Intravenous fluids to maintain blood pressure and help protect the kidneys from the toxins and maintain cardiac output.
To reduce your cat’s chances of having an allergic reaction to the antivenom, your veterinarian may also administer antihistamines, steroids, and adrenaline prior to giving your cat the antivenom.
Oxygen therapy or if your cat is unable to breathe on his own will be placed on a ventilator.
A feeding tube may be required if your cat is unable to eat due to muscle paralysis.
Cats suffering from paralysis will need to have their bladder manually expressed until they are able to urinate on their own.
This depends on the severity of the emergency and how quickly treatment began. The earlier he receives antivenom, the better. All cats respond differently to treatment.
Some cats may be able to come home in as little as 24 hours after treatment, as soon as they can eat, drink, go to the toilet and eat on their own. Some cats may take a little longer to recover and it may be several days.
Cats who have been discharged from hospital need some recovery time, they should be kept quiet, calm and indoors during this period.
Can a cat survive a snake bite?
If your cat receives prompt veterinary attention, the prognosis is good, between 80-90% of cats who receive antivenom will survive a snake bite.
Administer all medications as instructed by your veterinarian.
Keep your cat indoors while he recovers.
Please be aware that antivenom doesn’t offer your cat lifetime protection from snake bites. It is not a vaccine and only works during that particular exposure, not against future snake bites.

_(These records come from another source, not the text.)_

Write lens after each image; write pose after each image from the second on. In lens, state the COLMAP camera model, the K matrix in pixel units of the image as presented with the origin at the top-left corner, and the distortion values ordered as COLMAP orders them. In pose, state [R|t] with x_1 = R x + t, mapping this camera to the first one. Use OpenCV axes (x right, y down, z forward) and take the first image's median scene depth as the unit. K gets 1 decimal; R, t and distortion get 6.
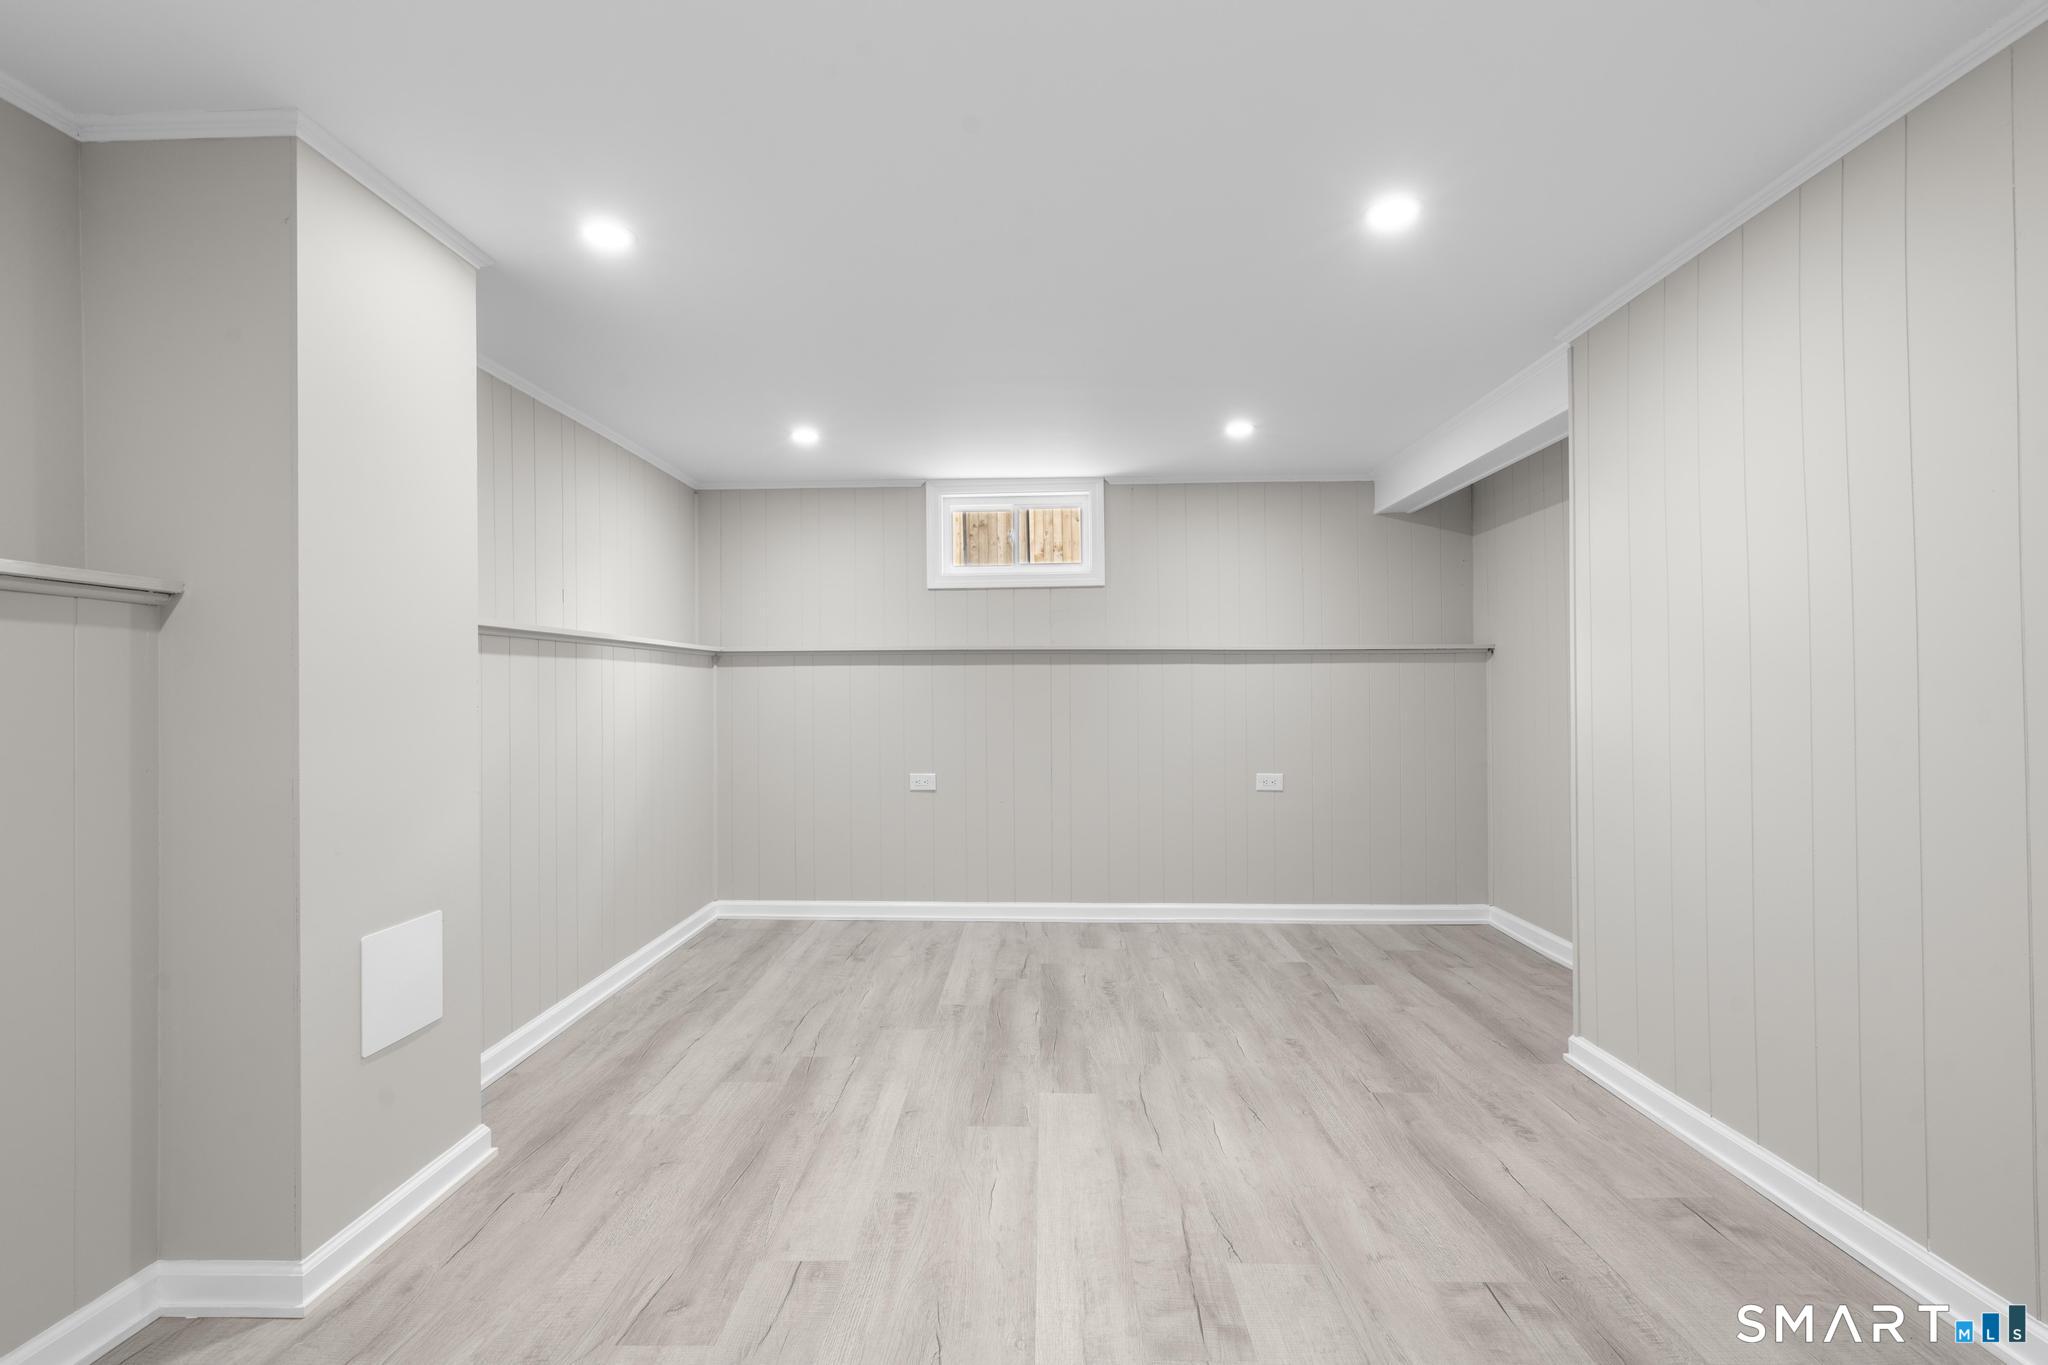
lens RADIAL K [[920.1, 0, 1022.8], [0, 920.1, 686.9], [0, 0, 1]] dist [-0.005799, 0.004399]
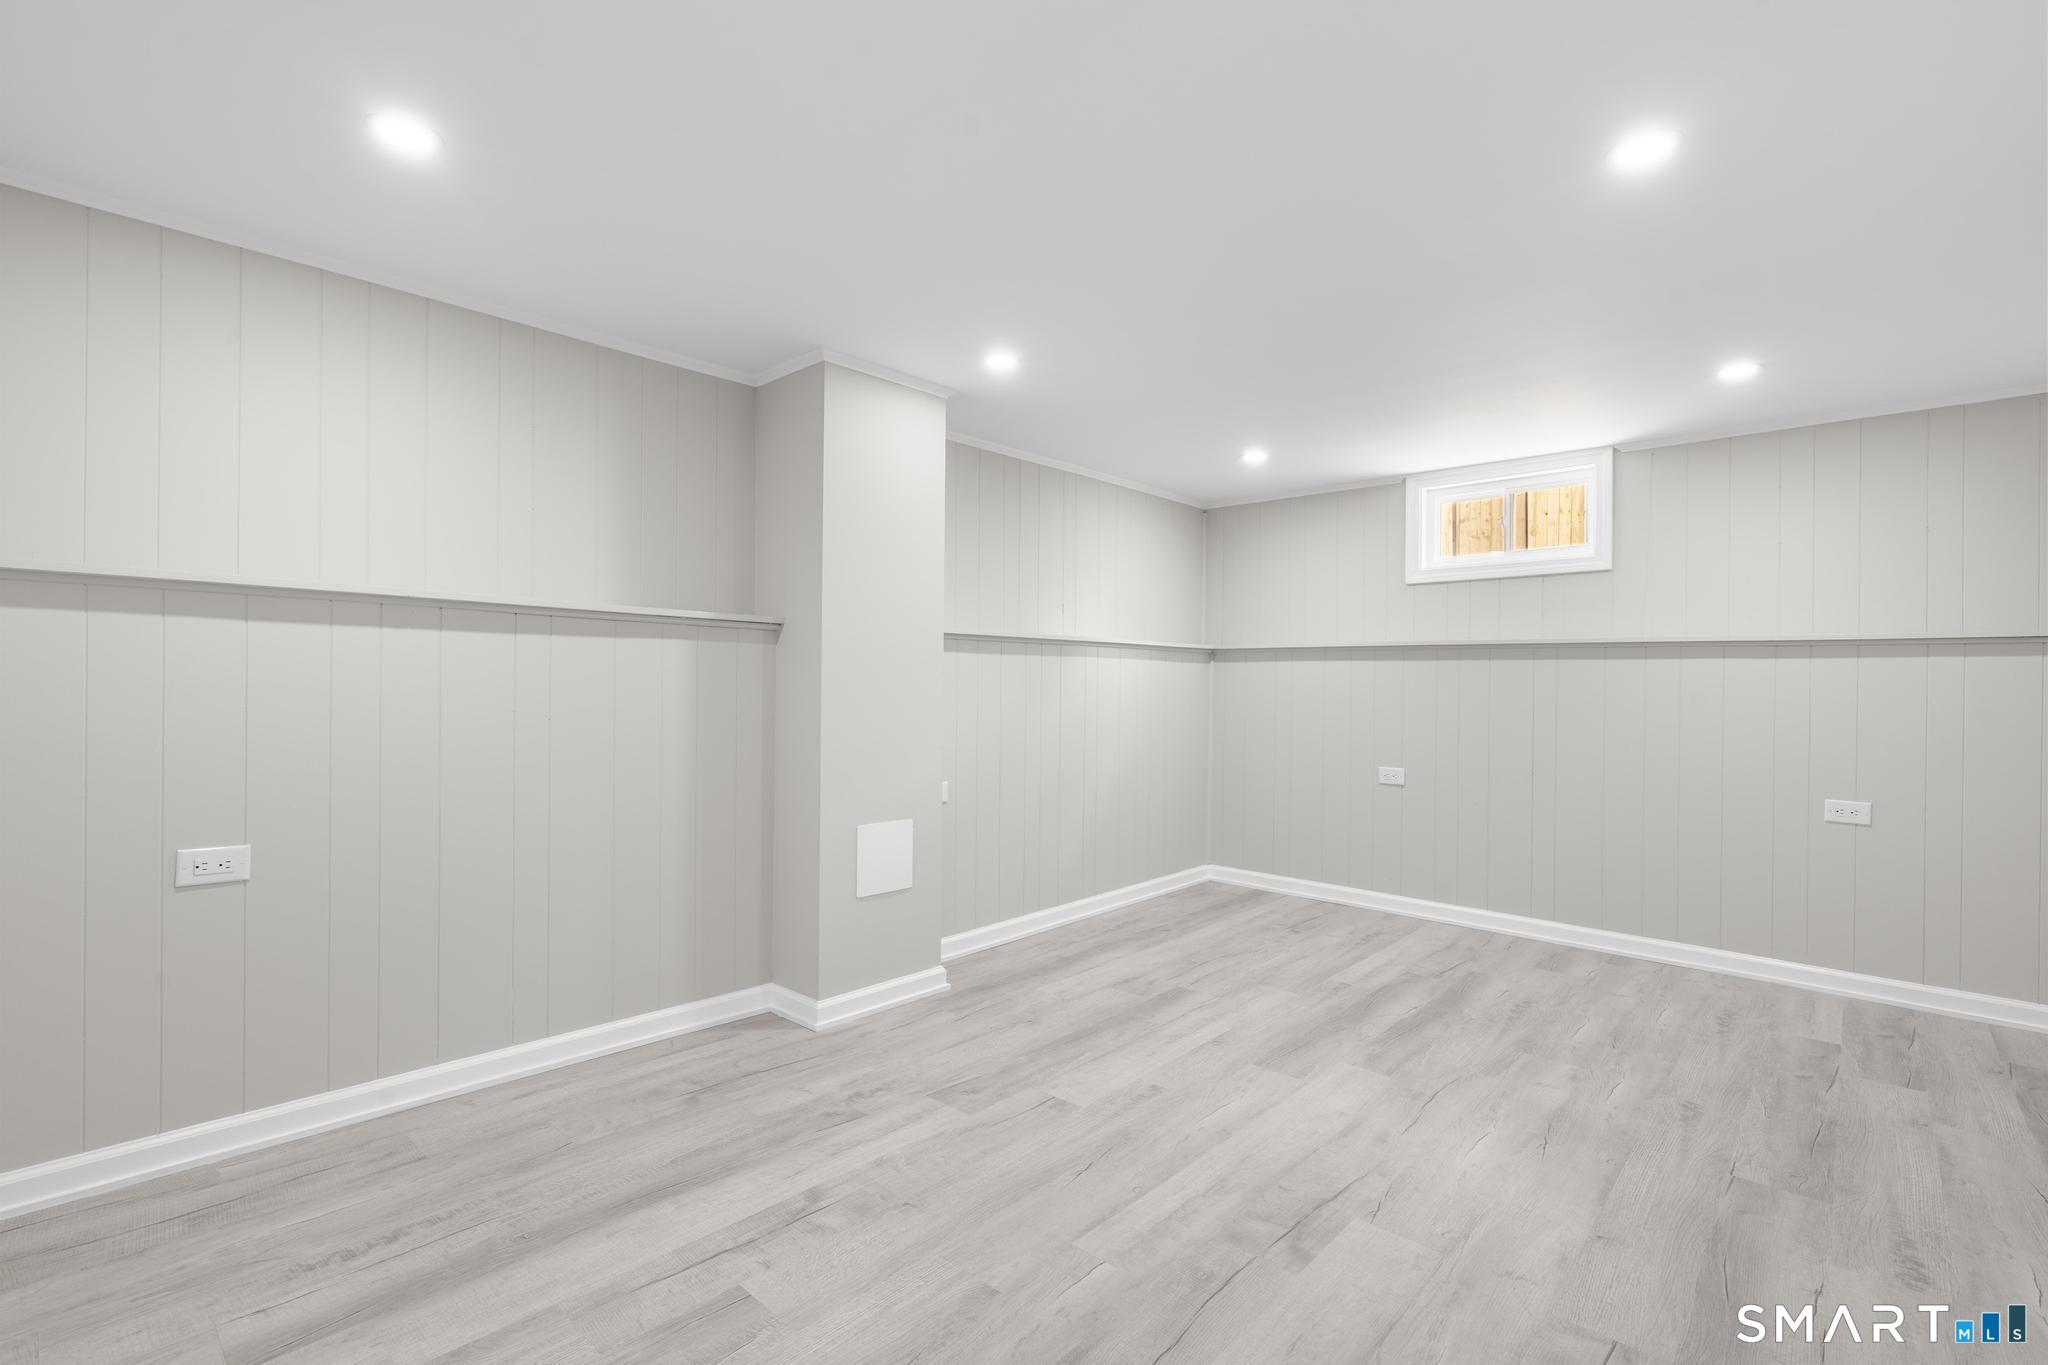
lens RADIAL K [[920.1, 0, 1022.8], [0, 920.1, 686.9], [0, 0, 1]] dist [-0.005799, 0.004399]
pose [[0.754928, 0.016609, -0.655598, 0.374897], [-0.012421, 0.999862, 0.011027, -0.001139], [0.655690, -0.000181, 0.755030, -0.041969]]
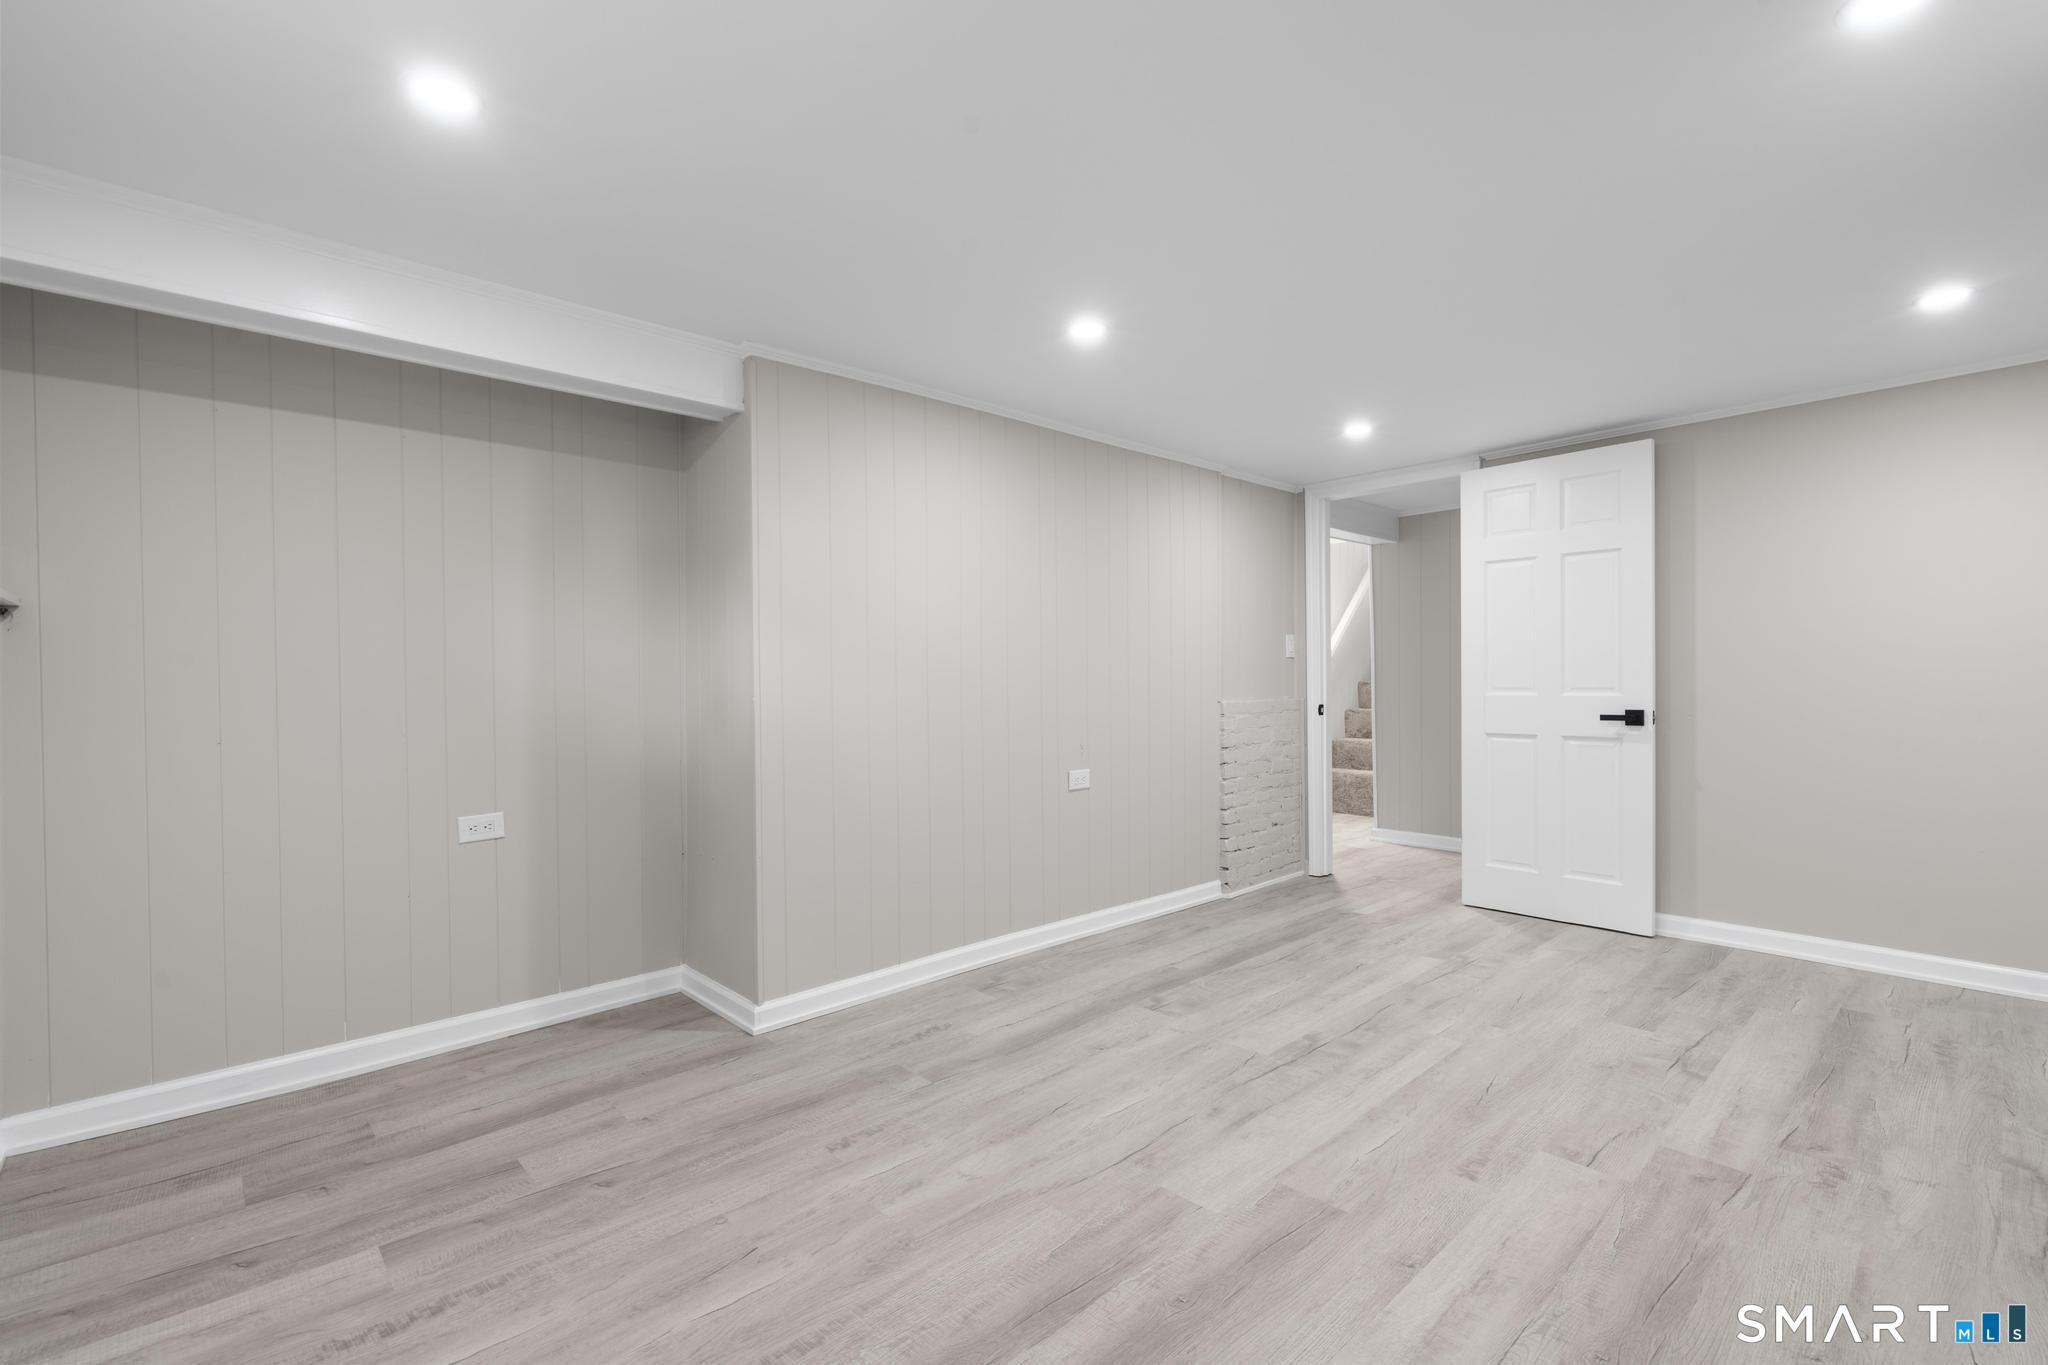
lens RADIAL K [[920.1, 0, 1022.8], [0, 920.1, 686.9], [0, 0, 1]] dist [-0.005799, 0.004399]
pose [[-0.698522, 0.010099, 0.715517, -0.352350], [0.008723, 0.999946, -0.005598, 0.016045], [-0.715536, 0.002332, -0.698572, 1.409490]]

Keeping snakes out of your garden:
The best way to avoid snakes in your garden is to provide an environment which isn’t attractive to snakes.
Maintain your garden so that is free of overgrown plants, regularly mow the lawn.
Keep the garden free of debris, such as corrugated iron, building materials, overgrown weeds, old junk etc
When installing fences, dig them at least 8-12 inches into the ground.
Don’t leave containers of water lying around.
If you have a shed, keep it free or rodents.
Remove fallen fruit from the ground as this encourages rodents, which will, in turn, encourage snakes.
Avoid wood piles, especially in the summer months. If you do have a wood pile, make sure it is well away from your house and not accessible to your cats or children.
Avoid rockeries, which provide an excellent habitat for snakes to hide.
What should I do if I find a snake in my garden?
Bring all pets indoors.
Contact your local wildlife group or a licensed snake catcher. Do not attempt to catch or kill the snake.